В начале 70‐х годов Суслов инициировал создание ВААП. Это агентство в том числе должно было заняться пропагандой книг советских писателей за рубежом. Любопытная история вышла с выбором первого руководителя для этой организации. Кадровики предложили назначить председателем правления ВААП Фомичёва. Суслов знал этого аппаратчика. Он одно время работал в курируемом Сусловым Агитпропе ЦК, потом его заметил и взял к себе помощником другой секретарь ЦК – Фрол Козлов. После смерти Козлова ему подыскали работу сначала в Комитете по печати, а затем в Главлите. Серьёзных претензий к Фомичёву не было. Правда, людей из окружения Суслова смущало, что Фомичёв приятельствовал с первым заместителем заведующего общим отделом ЦК Боголюбовым и пользовался поддержкой Черненко. Но Суслов отвёл внесённую на пост руководителя ВААП кандидатуру Фомичёва по другим мотивам. Он сказал, что Запад может поднять шум: мол, советские цензоры совсем обнаглели и захватили в сфере пропаганды все ключевые позиции. По его настоянию на новое агентство по авторским правам был переброшен из газеты «Комсомольская правда» Борис Панкин, позиционировавший себя как ведущий литературный критик страны.

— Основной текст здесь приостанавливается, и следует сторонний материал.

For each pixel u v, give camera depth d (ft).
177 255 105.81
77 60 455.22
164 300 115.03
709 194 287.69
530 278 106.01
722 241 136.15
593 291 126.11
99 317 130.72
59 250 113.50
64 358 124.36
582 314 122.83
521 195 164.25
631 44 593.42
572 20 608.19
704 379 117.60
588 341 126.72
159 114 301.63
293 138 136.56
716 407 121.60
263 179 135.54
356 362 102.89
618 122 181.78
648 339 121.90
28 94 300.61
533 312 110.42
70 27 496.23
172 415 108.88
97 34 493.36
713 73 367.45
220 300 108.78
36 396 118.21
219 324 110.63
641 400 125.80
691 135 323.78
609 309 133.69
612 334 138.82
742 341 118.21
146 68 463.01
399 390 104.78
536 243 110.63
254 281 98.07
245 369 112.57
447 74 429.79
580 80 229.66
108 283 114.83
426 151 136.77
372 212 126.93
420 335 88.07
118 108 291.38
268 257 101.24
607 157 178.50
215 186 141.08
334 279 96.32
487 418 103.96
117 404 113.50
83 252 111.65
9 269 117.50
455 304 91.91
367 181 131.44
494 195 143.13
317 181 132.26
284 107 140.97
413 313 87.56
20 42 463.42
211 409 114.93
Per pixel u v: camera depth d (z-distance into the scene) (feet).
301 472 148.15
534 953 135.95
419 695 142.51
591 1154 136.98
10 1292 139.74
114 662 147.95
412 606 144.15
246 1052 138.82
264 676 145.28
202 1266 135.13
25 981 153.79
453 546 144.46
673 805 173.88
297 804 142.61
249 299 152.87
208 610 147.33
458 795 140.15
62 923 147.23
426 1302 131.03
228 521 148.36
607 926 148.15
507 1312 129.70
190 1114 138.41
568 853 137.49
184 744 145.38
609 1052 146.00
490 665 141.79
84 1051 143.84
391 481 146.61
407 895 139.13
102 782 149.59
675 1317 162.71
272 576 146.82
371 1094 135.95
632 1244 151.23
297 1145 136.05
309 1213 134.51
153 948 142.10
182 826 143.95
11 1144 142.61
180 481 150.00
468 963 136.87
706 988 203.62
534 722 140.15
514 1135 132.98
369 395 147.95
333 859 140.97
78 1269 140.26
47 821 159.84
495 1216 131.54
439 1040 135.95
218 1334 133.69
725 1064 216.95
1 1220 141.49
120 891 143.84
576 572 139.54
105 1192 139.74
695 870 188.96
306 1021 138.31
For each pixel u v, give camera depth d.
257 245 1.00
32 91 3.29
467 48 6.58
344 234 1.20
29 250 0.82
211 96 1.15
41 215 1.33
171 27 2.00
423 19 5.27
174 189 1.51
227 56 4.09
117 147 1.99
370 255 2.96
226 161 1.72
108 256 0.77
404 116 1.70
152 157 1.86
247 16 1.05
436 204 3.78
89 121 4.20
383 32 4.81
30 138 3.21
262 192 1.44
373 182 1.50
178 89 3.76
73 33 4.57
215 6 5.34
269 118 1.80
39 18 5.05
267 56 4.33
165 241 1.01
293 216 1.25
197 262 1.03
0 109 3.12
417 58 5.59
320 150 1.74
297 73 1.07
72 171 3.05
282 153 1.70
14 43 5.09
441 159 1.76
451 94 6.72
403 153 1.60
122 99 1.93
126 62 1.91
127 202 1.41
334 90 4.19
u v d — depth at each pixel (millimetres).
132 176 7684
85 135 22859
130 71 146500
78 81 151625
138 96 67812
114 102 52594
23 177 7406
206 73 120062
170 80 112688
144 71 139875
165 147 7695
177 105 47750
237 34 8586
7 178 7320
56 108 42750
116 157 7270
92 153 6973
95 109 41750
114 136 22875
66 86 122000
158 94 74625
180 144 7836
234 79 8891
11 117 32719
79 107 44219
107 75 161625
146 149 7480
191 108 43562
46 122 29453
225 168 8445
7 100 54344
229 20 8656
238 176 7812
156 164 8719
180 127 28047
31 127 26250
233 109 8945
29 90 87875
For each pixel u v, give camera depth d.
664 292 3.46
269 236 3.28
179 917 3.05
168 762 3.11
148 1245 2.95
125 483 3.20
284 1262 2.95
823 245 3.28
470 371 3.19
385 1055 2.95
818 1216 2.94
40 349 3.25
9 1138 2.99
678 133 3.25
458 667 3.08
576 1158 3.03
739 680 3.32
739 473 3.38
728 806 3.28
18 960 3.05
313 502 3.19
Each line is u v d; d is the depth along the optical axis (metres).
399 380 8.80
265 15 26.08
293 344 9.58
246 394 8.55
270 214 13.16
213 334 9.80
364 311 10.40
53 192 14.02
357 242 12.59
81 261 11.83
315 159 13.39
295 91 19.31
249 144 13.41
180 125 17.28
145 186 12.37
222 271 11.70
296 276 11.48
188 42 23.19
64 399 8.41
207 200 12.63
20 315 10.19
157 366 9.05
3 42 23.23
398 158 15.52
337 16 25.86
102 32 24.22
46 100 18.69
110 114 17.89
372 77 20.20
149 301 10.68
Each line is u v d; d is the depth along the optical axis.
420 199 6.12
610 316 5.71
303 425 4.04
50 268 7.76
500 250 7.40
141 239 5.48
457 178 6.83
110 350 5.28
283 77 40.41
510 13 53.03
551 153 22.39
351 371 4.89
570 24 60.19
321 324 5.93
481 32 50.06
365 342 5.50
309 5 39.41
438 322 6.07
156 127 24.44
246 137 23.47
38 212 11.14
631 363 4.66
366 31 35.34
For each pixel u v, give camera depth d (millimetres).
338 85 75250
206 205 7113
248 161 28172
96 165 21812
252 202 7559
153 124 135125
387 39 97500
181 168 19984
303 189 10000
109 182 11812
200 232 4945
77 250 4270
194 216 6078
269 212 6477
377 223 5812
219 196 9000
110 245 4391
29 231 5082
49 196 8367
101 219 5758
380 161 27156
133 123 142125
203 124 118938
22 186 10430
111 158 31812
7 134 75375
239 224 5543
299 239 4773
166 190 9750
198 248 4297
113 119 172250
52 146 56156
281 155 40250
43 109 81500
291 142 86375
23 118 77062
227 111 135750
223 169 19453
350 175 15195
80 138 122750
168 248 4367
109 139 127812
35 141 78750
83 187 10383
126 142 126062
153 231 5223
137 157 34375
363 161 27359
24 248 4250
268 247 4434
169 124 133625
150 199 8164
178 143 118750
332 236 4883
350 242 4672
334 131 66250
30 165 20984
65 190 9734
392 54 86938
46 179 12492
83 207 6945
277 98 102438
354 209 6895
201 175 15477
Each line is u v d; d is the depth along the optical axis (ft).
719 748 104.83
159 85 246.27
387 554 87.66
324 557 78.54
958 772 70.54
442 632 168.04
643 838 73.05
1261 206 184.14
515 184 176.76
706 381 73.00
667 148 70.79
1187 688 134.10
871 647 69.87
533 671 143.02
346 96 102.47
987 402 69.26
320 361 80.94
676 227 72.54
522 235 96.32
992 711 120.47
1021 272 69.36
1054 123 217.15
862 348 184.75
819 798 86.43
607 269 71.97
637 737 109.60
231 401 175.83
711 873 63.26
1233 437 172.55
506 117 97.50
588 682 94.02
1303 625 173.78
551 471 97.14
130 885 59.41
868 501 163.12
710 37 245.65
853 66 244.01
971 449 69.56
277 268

Кстати, о кадрах. Суслов придавал огромнейшее значение расстановке кадров в идеологических учреждениях и творческих союзов. Писательское сообщество не было исключением. Это он в 1959 году способствовал возвышению Константина Федина. К слову, сам Федин не очень-то стремился к тому, чтобы возглавить Союз писателей СССР вместо комсомольского поэта Алексея Суркова. У него уже всё имелось: слава, деньги, звание академика. К чему лишние хлопоты? Это больше нужно было Кремлю. Во-первых, Федин оставался популярен в Европе (имена других литгенералов типа Георгия Маркова или Сергея Сартакова Запад даже не слышал, а Сергея Михалкова знал, но не читал). Во-вторых, он был беспартиен, что позволяло нашим властям утверждать, что у нас и не члены партии играли в жизни общества немаленькую роль. Короче, Федин предполагался на роль вывески. А всей текучкой могли бы заниматься разные функционеры (скажем, в помощь тому же Федину Кремль потом отрядил опытного партийного комиссара Воронкова).